Auch in Würzburg mangelt es nach Angaben von Stadtsprecher Christian Weiß an Pflegefamilien - vor allem für Kinder mit kognitiven Einschränkungen und Behinderungen, über Sechsjährige oder Kinder mit hochproblematischen Eltern. "Wir würden uns mehr Bereitschaftspflegefamilien wünschen, die wir bei akuten familiären Krisen und Herausnahmen aus den Herkunftsfamilien kurzfristig belegen können", so Weiß.

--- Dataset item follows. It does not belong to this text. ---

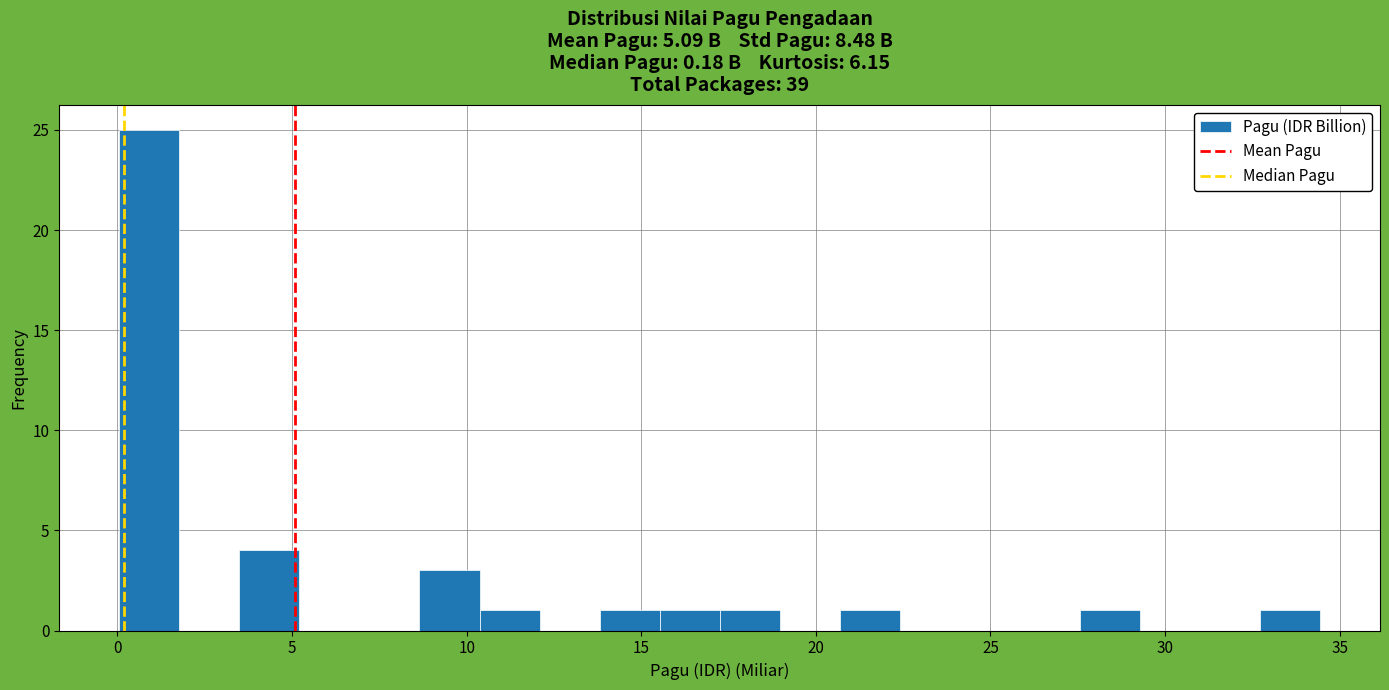

Read against the x-axis, roughly where is the centre of the tallest bar?

1.0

Eine wachsende Rolle spiele in Würzburg auch die Verwandtenpflege - Kinder, die nicht bei ihren Eltern bleiben können, kommen also bei anderen Verwandten unter.

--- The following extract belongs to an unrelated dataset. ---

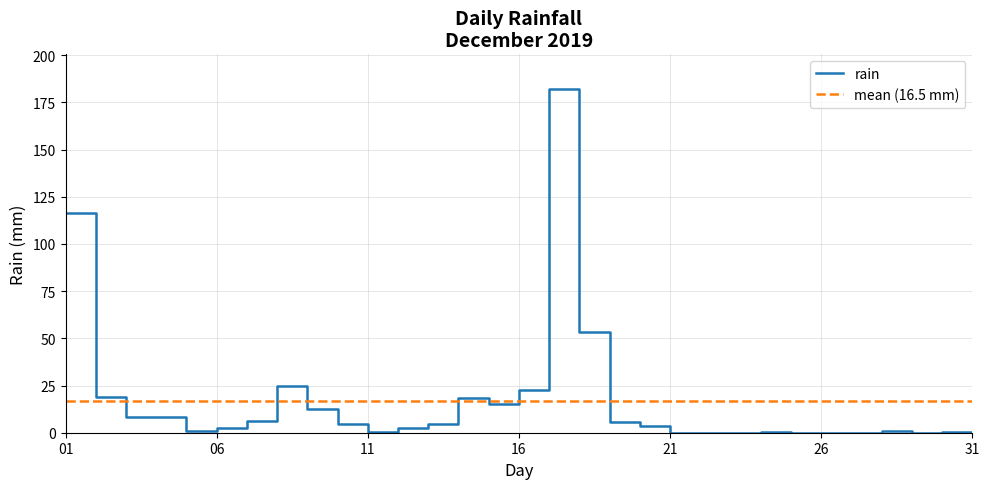

The value at 2019-12-14 is 18.4. True or false?

True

Auch in München, wo Mitte 2020 rund 600 Kinder in Pflegefamilien lebten, spiele die Netzwerkerkundung eine immer größere Rolle, so Frank Boos, Sprecher des städtischen Sozialreferats: "Dies ist ein Ansatz zur Erschließung von Ressourcen für die Unterbringung von Kindern und Jugendlichen, die in der eigenen Familie nicht mehr leben können." Nach Möglichkeit bringe man die Kinder dann innerhalb der Verwandtschaft unter.

Finanzielle Entschädigung zwischen 900 und 1100 Euro monatlich

Mit Flyern, Pressearbeit und Infoveranstaltungen versuchen die Jugendämter, neue Pflegefamilien anzuwerben. Melden sich interessierte Paare, wird nach einem standardisierten Verfahren geprüft, ob sie der Aufgabe gewachsen sind. Die Ämter bieten Pflegeeltern regelmäßige Schulungen und sozialpädagogische Betreuung. Die Stadt Würzburg bereitet angehende Pflegeeltern in einem Wochenendseminar auf ihre künftige Aufgabe vor. Die Stadt Regensburg bietet ihnen verschiedene Vergünstigungen und lädt sie jedes Jahr zu einem Sommerfest und im Winter zu einer Theaterveranstaltung.

Auch die finanzielle Entschädigung für Pflegeeltern durch die Jugendämter ist großzügig. Je nach Alter des Kindes erhalten sie etwa zwischen 900 und 1100 Euro monatlich. Für Kinder mit besonders hohem Betreuungsbedarf gibt es Zuschläge zwischen 350 und 1050 Euro.